In Kenya, environmentalists say they are going to court next week to challenge a government plan to give away nearly 70,000 hectares of public forest.
The environmentalists, who include members of the East Africa Wildlife Society and Kenya Forests Working Group, are appealing to people who have been issued deeds to the forest lands to come forward and explain why they need them. The government defends its action by saying it is trying to help landless people. The case opens on July 9.
A lawyer for the environmentalists, Stephen Mwenesi, argues that the government has acted illegally by giving the lands away before publicly announcing that it intended to do so, which he says is against the country's constitution. "There appears to been alterations of boundaries of forests and title deeds issued prior to the minister's legal notices," he said. "But we are wondering why such an important step has to be taken in apparent contravention of the Forests Act and the Constitution. We are not aware that the government has license to break the law."

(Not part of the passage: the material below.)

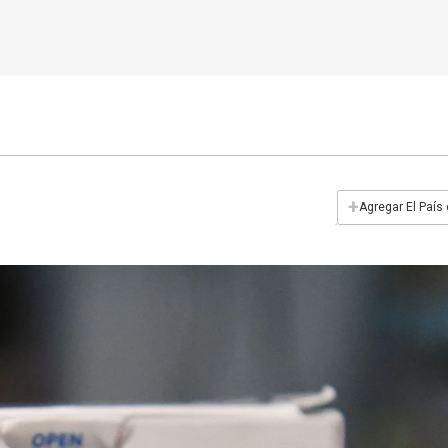
+
Agregar El País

Ali Kaka, director of the East African Wildlife Society, says the land is incapable of supporting anyone. "A lot of this land is not suitable for resettlement of anybody, even eagles for that matter," he said. "So this was highly suspicious. And Kenya simply cannot afford to lose any more forested land. We already had less than two per cent of forested land under protected status and losing more would mean disaster for this entire country and even the very people who were to be settled there."
Land grabbing has become a major problem in Kenya in recent years. Environmentalists say that many public spaces, including school playgrounds and parks, are being given to well-connected people in return for political favors.
The government, however, says it is only acting to help those who don't have land.